Yesterday, I linked to an interesting post by Michael Pettis, discussing the rise and fall of Japan in global share of GDP, and suggesting that perhaps the same thing would happen to China at some point going forward.
This morning, I made some graphs from IMF data, looking at this in more detail. First off, here is the data looked at in the way Michael did it with market exchange rates. In addition to the US, China, and Japan, I added the European Union and India for additional context.
You can see the story Michael is telling - Japan grew it's share massively in the 1980s and early 1990s, and then lost share, to where China is now crossing Japan. In the meantime the US and Europe have had broadly constant shares at around 25-30% of total world product.
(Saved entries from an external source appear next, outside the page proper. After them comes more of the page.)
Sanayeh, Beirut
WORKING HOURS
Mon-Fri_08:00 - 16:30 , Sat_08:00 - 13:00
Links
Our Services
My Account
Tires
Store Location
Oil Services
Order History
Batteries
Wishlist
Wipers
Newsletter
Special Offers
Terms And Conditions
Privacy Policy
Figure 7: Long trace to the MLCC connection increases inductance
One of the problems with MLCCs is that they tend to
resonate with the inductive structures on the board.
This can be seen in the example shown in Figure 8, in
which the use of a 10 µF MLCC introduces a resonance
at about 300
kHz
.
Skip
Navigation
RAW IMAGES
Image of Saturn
However, this data is computed with market exchange rates. Roughly speaking, what that means is that we compute the share of Japan, say, relative to the US, by taking the Yen-Dollar exchange rate at any given time, and using that to translate Japanese official GDP figures in Yen into dollars. That seems reasonable, but there is one issue with it: exchange rates can fluctuate for a lot of reasons that have nothing to do with the current size of national economic production, but rather reflect the attractiveness of investing in those currencies/nations. Thus factors like asset price trends and interest rates can cause exchange rate movements that affect the graph above.
For that reason, economists long since figured out "Purchasing Power Parity" comparison methods which are based on figuring out what exchange rate would be required to make an equivalent basket of goods and services in each country cost the same. When we are trying to compare national outputs, that's generally a better way of performing the comparison (if we want to know who makes more stuff, we'd ideally like to do that comparison in a way in which we count the stuff the same way in both countries).
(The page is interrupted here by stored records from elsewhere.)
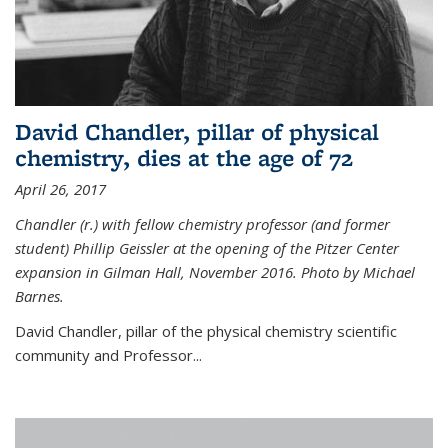
David Chandler, pillar of physical
chemistry, dies at the age of 72
April 26, 2017
Chandler (r.) with fellow chemistry professor (and former
student) Phillip Geissler at the opening of the Pitzer Center
expansion in Gilman Hall, November 2016. Photo by Michael
Barnes.
David Chandler, pillar of the physical chemistry scientific
community and Professor...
So the IMF also publishes PPP GDP figures, and if we do the comparison that way, we get a rather different story:
Now Japanese share of global output was roughly flat through the early 1990s, and then started declining. However, we see that Europe's share of output has been declining for decades, and the US share has been declining since the late 1990s. Meanwhile, China's share (and India's, and no doubt a bunch of other Asian countries) has been steadily increasing.
So this is more of a Alan Greenpan Age-of-Turbulence type story about the more rapid growth in the ex-socialist countries that have figured out how to do modern industrial capitalism and are growing rapidly as they apply those methods to their countries. And Japan becomes just another developed country whose market share is shrinking.
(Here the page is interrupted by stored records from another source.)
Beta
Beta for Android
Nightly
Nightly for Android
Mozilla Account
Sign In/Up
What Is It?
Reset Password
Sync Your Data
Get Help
That story probably has a ways to run yet.
In particular, I think it's important to remember the issue of labor costs:
Japanese labor costs are within the ballpark of US and European costs, and once that became so, Japanese heroic growth came to a stop, as Japan essentially became subject to the same growth constraints as the rest of the developed world (the difficulty of innovating new techniques) in addition to the after-effects of its bubble/overshoot. As usual, bubbles get going based on some real factor in the fundamentals (the rapid growth of Japan as it adopted industrial production methods), and then lead to an overshoot after the fundamental trend hits its limits (Japan pretty much reached equilibrium with the rest of the developed world in its labor costs and level of labor productivity/technological sophistication).
Chinese labor costs are still a few cents on the dollar, so massive Chinese growth probably is not about to hit that particular wall for a while - China still has a long way to grow just based on adopting well-known and established techniques to its very low cost labor force, rather than needing to innovate entirely new ones. So while there may well be hiccups along the way, it's not clear how relevant the Japanese example is just yet.